_Instructions_:
a – Using the passage on the genetic association study, decide whether each statement agrees with it. Answer yes or no for each, and quote the exact words from the passage that settle it. (i) The variant rs1983761 passed the study's Bonferroni-corrected threshold. (ii) The follow-up group of subjects of European ethnicity over age 29 had 133 people. (iii) Some common CNVs in the study reached genome-wide significance.
b – Write the next part of the passage on the genetic association study, starting after its final sentence.

_Passage for review_:

• • • •

Although none of the SNPs or common CNVs analyzed in this study met our threshold for declaring genome-wide significance, it is worth pointing out that many thousands of the SNPs analyzed had P-values much lower than those reported in typical candidate gene studies of comparable size, and many of the genes that are represented could be argued to be strong candidate genes on the bases of influencing transmitter systems relevant to given traits or related criteria. This indicates that candidate gene studies may have been too liberal in their cutoffs for declaring an association to be significant. Furthermore, we observed a single variant, rs1983761, which associated with Trails B with a P-value of 9.9 × 10−9 in students of European ethnicity who were <30 years of age. Although this association did pass the commonly used threshold of 5 × 10−8, it did not pass our Bonferroni-corrected threshold of 9.7 × 10−9. This variant explained 14% of the variation in the trait in the initial association, yet when we followed it up in a group of 133 subjects of European ethnicity above the age of 29 years and in a group of 47 subjects of European ethnicity below the age of 30 years who were not students, we saw no association despite 99 and 86% power, respectively, to detect a variant with an effect this large. Even if the winner's curse meant that this variant had a smaller effect size than 14%, we had 80% power to detect a variant explaining 4.5 or 12% of the variation in this trait in older Europeans and younger Europeans not in school, respectively. Unless one would believe that this variant only has an effect in young students, it must be regarded as a false positive and only further emphasizes the importance of using strict P-value cutoffs in association analyses.

• • • •

_Provided data_:
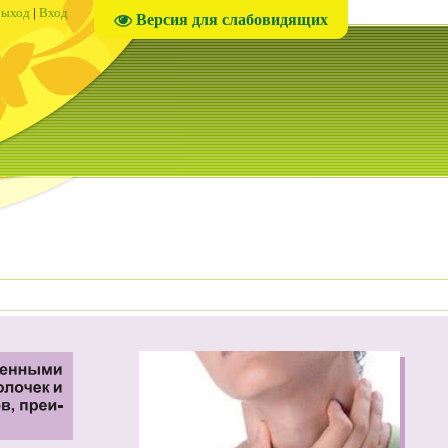
ыход
|
Вход
Версия для слабовидящих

• • • •

_Activity answers_:
a –
(i) No: "it did not pass our Bonferroni-corrected threshold of 9.7 × 10−9"
(ii) Yes: "a group of 133 subjects of European ethnicity above the age of 29 years"
(iii) No: "none of the SNPs or common CNVs analyzed in this study met our threshold for declaring genome-wide significance"

b –
Although the sample size in this study precluded the discovery of variants effecting <4 to 8% of the variation in these traits, the results are consistent with the hypothesis that common diseases may be more influenced by deleterious variants held in low frequency by natural selection than by common variants of large effect as postulated by the common disease–common variant hypothesis. It is of course also possible that a great number of common variants of small effect influence such traits, as was recently reported in a study on schizophrenia,28 or that many common variants interact with each other to influence risk. However, as there are already multiple examples of rare variants affecting risk for psychiatric diseases,29, 30, 31 we believe that characterization of such variants is the most promising strategy that is likely to progress the study of the genetics of psychiatric and other complex disease conditions. Furthermore, our results are consistent with the idea that identifying rare causes of disease will be more fruitful than efforts directed at genetically homogeneous endophenotypes.

Conflict on interest

The authors declare no conflict on interest.